Etching by Salvador Dali (Autumn)

Autumn
Salvador Dalí
Copperplate etching, 1970
Restrike from the original plate
Gift of J. Mac McPherson, 2000
2000.081

The public prominence of paintings by Catalan artist Salvador Dalí (1904–1989) obscures the variety of forms his work assumed, including sculpture, drawing, films, writing, jewelry, furniture, costumes, theater, performance, and prints. Dalí produced a sizeable body of print editions, some seventeen hundred during his career. He learned copperplate etching from Juan Núñez in his hometown of Figueres following his 1923 expulsion for disrespectful behavior from Real Academia de Bellas Artes de San Fernando in Madrid. Dalí’s mastery of graphic techniques grew to include engraving, lithography, photo-lith, woodblock, wood engraving, linoleum cut, and mixed media designs for book production.

This etching from 1970 delineates a serene young Bacchus crowned with a basket of fruit, escorted by putti, and walking into the sunlight. It presents a contrast to the somber or even menacing paintings titled Puzzle of Autumn, Autumnal Cannibalism, and Autumn Sonata completed by Dalí in the 1930s and 1940s. Dalí and his wife, business representative, and inspiration, Gala (nee Elena Ivanovna Diakonova, 1894–1982), fled to France and then to the United States during the Spanish Civil War and World War II. They returned to the fishing village of Port Lligate in Catalonia in 1949 as their residence and Dalí’s studio, remaining until their deaths. The turn of the seasons would have been particularly apparent to Gala and Salvador as they watched the fisherfolk in Port Lligate and vineyards and fields of surrounding communities.
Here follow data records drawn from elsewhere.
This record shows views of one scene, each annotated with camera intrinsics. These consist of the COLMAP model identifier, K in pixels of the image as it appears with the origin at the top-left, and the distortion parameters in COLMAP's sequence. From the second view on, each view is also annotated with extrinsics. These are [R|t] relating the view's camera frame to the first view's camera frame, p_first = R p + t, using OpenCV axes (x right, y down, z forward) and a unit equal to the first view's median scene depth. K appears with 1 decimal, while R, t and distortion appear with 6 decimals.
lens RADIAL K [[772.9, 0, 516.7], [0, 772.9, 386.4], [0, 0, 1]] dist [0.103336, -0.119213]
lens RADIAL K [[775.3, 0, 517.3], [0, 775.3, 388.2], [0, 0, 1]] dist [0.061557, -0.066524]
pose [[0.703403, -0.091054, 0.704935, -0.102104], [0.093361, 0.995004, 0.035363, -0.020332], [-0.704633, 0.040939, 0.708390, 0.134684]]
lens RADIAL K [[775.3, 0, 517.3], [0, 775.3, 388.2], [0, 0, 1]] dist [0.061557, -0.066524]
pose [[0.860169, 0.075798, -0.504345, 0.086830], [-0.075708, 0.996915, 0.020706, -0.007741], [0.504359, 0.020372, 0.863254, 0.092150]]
Dalí celebrated the end of the harvest in Autumn using traditional iconography in his expressive, lyrical line.

Other examples of Dalí’s original work are available in Bridwell Library Special Collections:

Biblia sacra vulgatae editionis. Mediolani, Italy: Rizzoli, 1967. One hundred illustrations by Salvador Dalí in five volumes.
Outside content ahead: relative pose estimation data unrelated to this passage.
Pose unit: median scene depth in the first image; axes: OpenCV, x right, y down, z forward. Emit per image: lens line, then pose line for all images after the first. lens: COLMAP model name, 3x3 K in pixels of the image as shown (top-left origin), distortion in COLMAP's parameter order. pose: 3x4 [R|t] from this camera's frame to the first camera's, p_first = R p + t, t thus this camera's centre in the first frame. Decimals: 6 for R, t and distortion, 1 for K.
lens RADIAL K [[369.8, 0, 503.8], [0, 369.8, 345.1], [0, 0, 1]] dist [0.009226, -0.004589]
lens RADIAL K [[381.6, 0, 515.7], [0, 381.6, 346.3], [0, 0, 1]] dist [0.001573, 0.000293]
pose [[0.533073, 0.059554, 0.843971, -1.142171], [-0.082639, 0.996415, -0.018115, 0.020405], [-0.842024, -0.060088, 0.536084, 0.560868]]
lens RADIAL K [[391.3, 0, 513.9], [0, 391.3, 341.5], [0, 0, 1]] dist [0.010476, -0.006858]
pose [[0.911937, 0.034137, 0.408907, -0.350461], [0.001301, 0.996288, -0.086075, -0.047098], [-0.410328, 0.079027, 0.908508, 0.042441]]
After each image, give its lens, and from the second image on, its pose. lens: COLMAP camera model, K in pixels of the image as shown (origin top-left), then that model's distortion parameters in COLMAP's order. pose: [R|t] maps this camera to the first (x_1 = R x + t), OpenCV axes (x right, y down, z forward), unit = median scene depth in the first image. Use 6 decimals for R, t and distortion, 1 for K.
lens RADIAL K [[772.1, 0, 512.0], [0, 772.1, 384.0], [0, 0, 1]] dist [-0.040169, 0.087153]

Lewis Carroll. Alice’s Adventures in Wonderland. New York: Maecenas Press, 1969. Twelve illustrations with original woodcuts and an original etching by Salvador Dalí.

Benvenuto Cellini. The Autobiography of Benvenuto Cellini. Garden City, New York: Doubleday & Co., 1946. Illustrated by Salvador Dalí.

The donor of Autumn, J. Mac McPherson, is a retired member of the North Texas Conference of the United Methodist Church and former staff member of Bridwell Library.